Stored items from a collection
- - -

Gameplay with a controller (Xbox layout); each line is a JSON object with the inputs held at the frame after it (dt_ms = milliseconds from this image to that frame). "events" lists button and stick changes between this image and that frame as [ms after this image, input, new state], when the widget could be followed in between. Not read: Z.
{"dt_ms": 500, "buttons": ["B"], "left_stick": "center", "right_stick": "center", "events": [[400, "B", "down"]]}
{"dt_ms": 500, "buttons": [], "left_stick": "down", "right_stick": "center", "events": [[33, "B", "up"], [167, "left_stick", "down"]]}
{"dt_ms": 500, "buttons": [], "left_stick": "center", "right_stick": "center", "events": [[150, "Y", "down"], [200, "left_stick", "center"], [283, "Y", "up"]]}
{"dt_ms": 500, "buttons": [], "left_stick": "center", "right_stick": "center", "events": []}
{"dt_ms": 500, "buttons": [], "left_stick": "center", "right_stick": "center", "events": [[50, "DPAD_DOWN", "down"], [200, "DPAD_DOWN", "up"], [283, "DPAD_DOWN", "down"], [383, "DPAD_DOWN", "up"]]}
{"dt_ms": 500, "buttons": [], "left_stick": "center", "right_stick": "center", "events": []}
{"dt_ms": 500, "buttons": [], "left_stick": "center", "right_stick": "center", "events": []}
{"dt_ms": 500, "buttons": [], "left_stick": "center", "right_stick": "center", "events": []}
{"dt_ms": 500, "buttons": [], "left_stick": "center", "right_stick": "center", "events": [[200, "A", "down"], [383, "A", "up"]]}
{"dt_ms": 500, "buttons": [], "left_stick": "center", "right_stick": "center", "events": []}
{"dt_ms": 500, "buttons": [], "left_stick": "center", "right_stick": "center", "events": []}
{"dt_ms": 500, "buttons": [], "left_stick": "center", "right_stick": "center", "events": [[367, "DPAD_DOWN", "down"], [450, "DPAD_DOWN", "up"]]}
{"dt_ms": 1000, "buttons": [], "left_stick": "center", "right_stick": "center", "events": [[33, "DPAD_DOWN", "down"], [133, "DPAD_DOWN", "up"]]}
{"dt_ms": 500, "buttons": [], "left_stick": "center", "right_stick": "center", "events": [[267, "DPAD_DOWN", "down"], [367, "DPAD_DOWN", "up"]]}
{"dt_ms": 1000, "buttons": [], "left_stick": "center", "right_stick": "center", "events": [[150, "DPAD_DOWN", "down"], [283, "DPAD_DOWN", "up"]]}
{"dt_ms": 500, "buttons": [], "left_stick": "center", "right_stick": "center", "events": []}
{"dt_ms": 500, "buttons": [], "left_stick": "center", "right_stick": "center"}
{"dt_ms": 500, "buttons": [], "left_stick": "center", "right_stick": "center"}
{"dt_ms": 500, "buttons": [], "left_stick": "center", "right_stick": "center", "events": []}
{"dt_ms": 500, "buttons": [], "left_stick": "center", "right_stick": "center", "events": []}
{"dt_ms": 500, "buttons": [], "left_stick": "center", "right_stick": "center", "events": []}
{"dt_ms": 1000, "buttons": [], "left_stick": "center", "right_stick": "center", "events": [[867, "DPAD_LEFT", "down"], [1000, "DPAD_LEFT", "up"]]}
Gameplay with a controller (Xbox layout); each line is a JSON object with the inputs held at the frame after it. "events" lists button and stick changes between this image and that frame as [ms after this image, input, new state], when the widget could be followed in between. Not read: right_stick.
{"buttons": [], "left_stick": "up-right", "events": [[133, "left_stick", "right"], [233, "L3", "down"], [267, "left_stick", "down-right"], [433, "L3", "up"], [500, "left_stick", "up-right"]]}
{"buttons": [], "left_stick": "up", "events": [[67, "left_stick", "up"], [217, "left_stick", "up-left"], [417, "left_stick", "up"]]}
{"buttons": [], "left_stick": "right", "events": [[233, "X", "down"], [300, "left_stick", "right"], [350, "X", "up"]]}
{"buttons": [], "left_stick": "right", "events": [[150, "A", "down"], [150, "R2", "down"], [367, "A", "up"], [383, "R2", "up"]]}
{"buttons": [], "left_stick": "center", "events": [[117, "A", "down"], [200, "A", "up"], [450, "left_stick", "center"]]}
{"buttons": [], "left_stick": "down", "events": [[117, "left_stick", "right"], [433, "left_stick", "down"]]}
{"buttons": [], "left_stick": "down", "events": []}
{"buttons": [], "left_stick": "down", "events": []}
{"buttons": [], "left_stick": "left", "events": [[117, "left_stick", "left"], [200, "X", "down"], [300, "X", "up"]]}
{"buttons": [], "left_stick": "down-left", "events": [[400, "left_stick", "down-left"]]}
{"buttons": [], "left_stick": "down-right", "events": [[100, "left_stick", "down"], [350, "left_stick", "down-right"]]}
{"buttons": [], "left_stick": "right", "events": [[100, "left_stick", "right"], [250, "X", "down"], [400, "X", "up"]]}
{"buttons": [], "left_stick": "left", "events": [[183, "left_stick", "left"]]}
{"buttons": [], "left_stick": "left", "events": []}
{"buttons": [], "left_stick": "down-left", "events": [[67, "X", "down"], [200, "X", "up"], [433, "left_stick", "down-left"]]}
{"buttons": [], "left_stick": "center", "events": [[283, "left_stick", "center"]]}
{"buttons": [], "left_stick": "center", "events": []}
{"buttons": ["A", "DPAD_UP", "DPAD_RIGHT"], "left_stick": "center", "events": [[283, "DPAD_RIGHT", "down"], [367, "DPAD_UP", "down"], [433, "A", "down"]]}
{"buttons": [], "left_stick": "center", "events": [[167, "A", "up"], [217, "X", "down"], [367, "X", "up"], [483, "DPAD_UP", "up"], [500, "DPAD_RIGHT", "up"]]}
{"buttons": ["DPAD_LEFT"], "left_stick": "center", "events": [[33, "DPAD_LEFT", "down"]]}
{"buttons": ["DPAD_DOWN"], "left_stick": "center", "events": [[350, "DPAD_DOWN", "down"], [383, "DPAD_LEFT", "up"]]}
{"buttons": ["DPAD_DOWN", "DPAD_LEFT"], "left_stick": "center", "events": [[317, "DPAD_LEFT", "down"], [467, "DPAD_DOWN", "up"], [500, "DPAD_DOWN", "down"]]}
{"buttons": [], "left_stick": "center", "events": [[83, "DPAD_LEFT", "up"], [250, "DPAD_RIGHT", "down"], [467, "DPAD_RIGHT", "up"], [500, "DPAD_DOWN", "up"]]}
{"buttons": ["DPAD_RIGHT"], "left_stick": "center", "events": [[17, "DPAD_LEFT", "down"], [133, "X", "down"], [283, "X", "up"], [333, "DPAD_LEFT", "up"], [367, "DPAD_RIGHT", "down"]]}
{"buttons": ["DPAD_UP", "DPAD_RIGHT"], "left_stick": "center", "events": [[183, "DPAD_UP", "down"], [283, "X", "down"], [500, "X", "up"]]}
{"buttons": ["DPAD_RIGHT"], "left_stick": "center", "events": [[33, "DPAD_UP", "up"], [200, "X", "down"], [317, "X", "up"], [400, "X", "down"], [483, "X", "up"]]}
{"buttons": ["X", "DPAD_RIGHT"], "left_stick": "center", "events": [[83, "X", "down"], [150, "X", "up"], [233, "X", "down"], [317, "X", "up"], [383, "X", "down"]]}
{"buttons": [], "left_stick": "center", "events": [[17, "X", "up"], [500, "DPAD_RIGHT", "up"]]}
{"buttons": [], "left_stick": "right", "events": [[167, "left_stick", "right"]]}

- - -

◆ What is expected
Return every line in the records that includes the string "held".

◆ Reply to the task
Gameplay with a controller (Xbox layout); each line is a JSON object with the inputs held at the frame after it (dt_ms = milliseconds from this image to that frame). "events" lists button and stick changes between this image and that frame as [ms after this image, input, new state], when the widget could be followed in between. Not read: Z.
Gameplay with a controller (Xbox layout); each line is a JSON object with the inputs held at the frame after it. "events" lists button and stick changes between this image and that frame as [ms after this image, input, new state], when the widget could be followed in between. Not read: right_stick.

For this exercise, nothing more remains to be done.